Raymond Blanc makes a tasty looking stuffed tomatoes starter on Raymond Blanc Kitchen Secrets.
Raymond’s ingredients for the tomato sauce to go with the peppers are: 80-100ml/3-3½fl oz olive oil, 1 white onion, finely chopped, 2 garlic cloves, crushed and sliced, 2 tbsp tomato purée (if the tomatoes are not very ripe), 1kg/2lb 3oz ripe plum tomatoes, roughly chopped, 4 pinches salt, 2 pinches freshly ground black pepper, 3 pinches sugar (optional) and 3 fresh basil leaves.
To prepare the sauce, heat the olive oil in a pan over a medium heat and gently fry the onion and garlic for 3-4 minutes, or until softened but not coloured.

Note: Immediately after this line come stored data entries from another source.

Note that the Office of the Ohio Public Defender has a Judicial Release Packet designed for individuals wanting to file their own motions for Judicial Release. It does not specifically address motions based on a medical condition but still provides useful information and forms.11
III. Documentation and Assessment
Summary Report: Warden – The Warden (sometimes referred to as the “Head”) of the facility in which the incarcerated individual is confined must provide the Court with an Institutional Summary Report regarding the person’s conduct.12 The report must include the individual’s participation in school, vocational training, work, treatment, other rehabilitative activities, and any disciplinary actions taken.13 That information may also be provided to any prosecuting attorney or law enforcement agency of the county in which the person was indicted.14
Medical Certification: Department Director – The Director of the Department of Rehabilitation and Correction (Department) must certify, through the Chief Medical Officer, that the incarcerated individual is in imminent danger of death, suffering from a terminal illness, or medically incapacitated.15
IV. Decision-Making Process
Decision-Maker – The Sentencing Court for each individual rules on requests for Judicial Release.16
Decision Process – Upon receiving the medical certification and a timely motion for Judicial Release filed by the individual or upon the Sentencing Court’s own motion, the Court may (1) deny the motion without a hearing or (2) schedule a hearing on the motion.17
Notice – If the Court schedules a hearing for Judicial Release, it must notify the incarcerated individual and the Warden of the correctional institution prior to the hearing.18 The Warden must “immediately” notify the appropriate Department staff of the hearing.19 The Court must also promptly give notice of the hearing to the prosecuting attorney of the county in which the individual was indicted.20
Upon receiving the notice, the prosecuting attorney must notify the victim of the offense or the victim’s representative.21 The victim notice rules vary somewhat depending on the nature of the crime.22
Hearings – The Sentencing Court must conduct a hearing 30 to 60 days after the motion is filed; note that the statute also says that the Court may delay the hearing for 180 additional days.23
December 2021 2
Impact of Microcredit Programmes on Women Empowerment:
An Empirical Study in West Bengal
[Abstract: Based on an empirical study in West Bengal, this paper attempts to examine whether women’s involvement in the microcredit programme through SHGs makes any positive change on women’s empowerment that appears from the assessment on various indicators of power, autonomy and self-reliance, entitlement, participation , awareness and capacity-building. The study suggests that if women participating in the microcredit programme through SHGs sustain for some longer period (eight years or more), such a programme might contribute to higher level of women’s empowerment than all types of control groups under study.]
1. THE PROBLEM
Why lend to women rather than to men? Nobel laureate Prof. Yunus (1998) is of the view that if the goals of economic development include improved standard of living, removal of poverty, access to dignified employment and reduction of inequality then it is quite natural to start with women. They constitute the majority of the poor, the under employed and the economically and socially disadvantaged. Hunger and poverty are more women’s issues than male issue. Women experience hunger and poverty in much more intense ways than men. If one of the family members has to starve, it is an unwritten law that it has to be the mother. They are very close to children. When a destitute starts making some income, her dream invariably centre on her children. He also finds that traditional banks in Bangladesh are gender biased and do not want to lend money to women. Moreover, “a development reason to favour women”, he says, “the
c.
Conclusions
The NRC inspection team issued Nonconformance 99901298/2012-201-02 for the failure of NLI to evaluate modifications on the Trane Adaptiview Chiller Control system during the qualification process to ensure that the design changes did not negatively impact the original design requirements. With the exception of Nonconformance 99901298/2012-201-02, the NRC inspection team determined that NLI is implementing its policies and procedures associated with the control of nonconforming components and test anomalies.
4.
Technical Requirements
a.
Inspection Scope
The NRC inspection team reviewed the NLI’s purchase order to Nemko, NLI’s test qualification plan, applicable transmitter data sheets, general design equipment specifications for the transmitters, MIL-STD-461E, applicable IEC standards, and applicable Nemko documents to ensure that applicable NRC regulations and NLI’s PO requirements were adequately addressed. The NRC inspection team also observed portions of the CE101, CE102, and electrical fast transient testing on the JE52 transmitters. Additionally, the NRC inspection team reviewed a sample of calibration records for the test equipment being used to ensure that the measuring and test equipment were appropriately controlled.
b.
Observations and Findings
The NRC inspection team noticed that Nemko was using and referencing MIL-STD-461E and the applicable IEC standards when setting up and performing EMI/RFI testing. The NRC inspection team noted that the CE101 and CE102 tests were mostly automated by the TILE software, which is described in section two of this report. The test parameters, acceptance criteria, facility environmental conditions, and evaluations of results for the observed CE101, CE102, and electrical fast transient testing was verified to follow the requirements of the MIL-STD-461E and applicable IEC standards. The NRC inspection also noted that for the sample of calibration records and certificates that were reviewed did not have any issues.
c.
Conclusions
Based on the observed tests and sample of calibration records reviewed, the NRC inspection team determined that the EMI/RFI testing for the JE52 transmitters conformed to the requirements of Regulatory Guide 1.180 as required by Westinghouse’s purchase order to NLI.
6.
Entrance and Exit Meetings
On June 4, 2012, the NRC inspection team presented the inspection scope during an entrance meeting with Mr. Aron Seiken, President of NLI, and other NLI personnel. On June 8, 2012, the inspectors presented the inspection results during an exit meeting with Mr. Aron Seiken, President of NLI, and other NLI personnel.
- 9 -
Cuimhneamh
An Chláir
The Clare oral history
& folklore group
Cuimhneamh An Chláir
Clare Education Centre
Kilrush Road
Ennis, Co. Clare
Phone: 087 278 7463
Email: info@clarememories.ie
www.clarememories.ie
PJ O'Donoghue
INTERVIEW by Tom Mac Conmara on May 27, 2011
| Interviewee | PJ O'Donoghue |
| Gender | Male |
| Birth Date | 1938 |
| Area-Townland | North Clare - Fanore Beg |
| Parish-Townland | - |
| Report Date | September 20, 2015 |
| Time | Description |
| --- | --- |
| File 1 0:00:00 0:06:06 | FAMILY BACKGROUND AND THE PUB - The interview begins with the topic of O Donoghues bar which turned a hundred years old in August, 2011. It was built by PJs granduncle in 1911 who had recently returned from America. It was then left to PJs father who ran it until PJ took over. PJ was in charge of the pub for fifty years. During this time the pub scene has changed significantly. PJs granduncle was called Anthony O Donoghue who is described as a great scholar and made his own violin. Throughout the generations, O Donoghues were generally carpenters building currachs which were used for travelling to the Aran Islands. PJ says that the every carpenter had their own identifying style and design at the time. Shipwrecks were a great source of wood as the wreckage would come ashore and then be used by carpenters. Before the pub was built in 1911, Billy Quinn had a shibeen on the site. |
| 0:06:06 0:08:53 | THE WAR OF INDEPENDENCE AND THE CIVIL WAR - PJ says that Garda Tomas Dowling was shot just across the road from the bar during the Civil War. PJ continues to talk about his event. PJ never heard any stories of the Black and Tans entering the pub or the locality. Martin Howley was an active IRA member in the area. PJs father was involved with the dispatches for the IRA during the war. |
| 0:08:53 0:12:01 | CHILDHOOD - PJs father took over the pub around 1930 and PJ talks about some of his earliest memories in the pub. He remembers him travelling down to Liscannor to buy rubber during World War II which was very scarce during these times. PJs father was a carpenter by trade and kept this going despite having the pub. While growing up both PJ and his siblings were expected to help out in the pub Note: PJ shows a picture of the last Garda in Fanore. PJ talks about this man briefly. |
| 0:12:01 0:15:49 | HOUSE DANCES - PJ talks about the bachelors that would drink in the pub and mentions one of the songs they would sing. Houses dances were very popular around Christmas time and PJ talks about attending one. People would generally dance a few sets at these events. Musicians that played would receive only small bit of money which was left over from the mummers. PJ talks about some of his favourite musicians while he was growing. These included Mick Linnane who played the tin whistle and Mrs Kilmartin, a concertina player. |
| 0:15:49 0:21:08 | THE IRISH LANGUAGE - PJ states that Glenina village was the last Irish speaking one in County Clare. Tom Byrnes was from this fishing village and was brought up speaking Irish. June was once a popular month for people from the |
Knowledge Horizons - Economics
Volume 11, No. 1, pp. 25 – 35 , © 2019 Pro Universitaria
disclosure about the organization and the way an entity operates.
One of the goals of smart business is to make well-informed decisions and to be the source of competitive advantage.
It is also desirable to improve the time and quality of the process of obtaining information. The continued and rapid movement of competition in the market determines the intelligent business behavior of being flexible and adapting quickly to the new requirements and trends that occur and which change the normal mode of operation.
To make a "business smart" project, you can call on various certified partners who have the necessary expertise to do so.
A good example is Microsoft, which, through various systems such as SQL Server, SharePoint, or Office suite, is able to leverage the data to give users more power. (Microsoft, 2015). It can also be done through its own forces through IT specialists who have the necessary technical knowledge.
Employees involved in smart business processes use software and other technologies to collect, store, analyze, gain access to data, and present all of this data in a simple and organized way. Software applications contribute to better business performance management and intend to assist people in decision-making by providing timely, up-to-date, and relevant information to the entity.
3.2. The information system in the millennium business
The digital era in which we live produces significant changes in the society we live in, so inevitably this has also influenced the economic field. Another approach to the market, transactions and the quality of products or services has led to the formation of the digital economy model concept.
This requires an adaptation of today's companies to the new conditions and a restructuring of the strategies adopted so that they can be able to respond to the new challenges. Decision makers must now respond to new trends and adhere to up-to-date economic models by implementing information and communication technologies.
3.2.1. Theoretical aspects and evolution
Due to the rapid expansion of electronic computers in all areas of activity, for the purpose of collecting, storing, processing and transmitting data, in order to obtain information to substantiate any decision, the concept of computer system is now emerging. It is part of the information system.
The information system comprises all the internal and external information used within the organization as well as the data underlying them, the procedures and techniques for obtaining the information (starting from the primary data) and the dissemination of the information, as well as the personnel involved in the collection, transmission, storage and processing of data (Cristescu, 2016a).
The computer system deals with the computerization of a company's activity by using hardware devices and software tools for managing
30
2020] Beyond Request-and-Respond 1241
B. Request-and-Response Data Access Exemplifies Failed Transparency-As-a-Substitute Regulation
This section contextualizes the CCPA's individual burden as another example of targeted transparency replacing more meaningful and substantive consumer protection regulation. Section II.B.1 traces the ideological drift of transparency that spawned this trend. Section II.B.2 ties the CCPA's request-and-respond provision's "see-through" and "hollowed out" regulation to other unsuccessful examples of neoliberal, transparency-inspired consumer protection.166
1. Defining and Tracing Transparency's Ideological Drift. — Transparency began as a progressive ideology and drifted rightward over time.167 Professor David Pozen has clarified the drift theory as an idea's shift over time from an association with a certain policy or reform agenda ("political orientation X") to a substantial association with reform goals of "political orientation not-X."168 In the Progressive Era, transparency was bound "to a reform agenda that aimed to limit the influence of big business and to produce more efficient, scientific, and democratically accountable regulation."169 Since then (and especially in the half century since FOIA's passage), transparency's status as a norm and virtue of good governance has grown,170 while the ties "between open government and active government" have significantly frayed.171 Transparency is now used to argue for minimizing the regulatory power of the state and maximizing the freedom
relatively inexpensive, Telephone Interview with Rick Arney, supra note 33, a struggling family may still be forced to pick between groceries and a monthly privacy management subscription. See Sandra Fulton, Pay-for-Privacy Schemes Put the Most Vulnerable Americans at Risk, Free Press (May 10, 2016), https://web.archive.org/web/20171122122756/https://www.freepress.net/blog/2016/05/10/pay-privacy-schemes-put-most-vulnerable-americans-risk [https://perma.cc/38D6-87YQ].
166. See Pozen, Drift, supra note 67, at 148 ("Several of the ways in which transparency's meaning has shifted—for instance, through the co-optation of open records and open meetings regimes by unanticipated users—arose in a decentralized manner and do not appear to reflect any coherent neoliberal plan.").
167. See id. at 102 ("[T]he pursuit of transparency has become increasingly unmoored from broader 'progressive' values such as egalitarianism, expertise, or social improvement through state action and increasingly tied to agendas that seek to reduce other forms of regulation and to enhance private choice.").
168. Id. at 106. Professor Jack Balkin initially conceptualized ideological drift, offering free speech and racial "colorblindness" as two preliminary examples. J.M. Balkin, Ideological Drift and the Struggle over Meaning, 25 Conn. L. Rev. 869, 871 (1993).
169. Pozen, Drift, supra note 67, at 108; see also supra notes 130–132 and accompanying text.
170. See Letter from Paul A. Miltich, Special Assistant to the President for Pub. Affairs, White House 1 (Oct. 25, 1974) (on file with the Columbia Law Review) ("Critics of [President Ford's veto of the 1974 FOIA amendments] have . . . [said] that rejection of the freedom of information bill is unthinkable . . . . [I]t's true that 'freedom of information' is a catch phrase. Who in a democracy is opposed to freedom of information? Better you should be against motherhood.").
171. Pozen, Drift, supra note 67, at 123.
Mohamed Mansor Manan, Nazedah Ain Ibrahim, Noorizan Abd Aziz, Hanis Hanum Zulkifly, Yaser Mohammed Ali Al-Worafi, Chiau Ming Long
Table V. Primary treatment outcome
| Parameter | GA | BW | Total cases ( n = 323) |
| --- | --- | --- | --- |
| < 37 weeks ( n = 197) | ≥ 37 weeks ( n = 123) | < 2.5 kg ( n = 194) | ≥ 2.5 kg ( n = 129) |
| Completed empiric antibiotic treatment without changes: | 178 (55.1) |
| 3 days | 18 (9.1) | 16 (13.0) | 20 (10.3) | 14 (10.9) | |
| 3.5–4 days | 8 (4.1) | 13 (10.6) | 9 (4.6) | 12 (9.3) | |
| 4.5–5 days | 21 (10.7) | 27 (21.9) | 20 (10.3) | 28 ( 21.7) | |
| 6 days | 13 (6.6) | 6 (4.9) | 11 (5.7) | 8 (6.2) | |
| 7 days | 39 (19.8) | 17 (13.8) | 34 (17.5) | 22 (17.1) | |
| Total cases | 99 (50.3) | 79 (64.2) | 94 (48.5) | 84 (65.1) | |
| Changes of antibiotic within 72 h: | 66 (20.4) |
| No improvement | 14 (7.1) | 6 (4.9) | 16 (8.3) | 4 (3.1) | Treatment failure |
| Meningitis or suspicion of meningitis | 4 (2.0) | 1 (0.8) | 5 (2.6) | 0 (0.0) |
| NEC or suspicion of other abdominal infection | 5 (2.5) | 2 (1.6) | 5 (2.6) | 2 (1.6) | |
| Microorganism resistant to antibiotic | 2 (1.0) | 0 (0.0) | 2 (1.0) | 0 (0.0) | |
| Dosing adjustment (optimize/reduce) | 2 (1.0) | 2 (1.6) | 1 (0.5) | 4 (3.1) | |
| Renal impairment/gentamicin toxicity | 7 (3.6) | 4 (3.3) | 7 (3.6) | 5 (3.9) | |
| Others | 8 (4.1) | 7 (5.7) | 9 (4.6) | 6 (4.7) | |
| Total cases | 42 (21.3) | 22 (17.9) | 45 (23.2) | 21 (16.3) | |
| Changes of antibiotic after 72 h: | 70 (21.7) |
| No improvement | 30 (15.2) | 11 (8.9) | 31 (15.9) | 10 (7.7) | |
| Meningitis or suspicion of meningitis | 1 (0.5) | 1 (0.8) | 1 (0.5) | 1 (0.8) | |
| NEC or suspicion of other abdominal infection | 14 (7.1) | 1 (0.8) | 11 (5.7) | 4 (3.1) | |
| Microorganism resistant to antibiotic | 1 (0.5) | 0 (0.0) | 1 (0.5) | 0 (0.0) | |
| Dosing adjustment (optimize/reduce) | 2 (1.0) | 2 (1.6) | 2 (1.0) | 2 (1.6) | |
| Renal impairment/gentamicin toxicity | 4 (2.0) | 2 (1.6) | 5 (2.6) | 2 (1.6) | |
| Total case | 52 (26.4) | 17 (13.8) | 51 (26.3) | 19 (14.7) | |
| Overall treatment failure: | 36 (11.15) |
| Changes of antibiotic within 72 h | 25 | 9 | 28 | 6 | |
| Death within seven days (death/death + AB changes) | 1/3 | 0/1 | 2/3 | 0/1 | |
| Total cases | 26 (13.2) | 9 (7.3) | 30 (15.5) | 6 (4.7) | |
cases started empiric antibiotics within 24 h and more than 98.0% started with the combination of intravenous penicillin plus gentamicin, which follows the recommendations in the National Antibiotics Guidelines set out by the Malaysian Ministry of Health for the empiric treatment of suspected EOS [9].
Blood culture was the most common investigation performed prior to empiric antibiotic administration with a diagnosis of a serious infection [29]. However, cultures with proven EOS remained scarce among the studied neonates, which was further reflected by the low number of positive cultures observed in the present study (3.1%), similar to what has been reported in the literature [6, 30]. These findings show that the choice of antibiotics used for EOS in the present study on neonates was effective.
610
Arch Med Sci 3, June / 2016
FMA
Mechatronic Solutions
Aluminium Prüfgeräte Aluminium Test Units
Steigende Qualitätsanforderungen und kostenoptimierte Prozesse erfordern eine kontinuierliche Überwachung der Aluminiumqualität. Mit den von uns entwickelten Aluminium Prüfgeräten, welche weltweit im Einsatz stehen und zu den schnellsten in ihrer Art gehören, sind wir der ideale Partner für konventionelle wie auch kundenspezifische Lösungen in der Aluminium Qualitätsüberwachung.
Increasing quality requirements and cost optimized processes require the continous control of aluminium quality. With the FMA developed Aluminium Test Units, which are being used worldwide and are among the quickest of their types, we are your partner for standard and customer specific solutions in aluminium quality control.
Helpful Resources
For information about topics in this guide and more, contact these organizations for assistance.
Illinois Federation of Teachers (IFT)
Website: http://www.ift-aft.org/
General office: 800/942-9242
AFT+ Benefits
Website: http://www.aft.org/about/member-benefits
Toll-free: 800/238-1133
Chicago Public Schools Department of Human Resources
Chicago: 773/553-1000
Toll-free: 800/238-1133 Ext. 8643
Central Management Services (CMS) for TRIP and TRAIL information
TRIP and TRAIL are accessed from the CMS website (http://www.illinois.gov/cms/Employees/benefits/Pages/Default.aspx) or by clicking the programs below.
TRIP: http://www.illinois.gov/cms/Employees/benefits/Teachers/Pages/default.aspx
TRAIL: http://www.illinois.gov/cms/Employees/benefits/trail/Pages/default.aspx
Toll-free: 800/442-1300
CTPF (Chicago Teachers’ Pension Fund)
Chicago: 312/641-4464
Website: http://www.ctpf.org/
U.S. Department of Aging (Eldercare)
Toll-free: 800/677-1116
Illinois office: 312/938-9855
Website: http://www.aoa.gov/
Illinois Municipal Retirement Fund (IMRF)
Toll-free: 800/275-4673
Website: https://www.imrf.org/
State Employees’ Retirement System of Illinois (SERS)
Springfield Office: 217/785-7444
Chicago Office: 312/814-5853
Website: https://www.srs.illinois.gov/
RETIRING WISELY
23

Stir in the tomato purée, if using, and cook for one minute before adding the chopped tomatoes. Season to taste with the salt and freshly ground black pepper.
Bring to a simmer, then cover with a lid and cook over a low heat for a further 20 minutes. Taste again and correct the seasoning if needed, adding the sugar if necessary. Stir in the basil.
Pass the sauce through a mouli or fine sieve into a pan and set aside until needed.
The ingredients for the stuffed tomatoes are: 4 x 200g ripe tomatoes, 200g minced pork, 60g fresh breadcrumbs, 1 free-range egg yolk, 1 small shallot, finely chopped, 2 garlic cloves, crushed, 2 tbsp roughly chopped fresh flatleaf parsley, 1 sprig fresh tarragon, leaves picked, roughly chopped, 1 tbsp olive oil, plus extra for brushing and drizzling, 60g Comté cheese, and salt and freshly ground black pepper.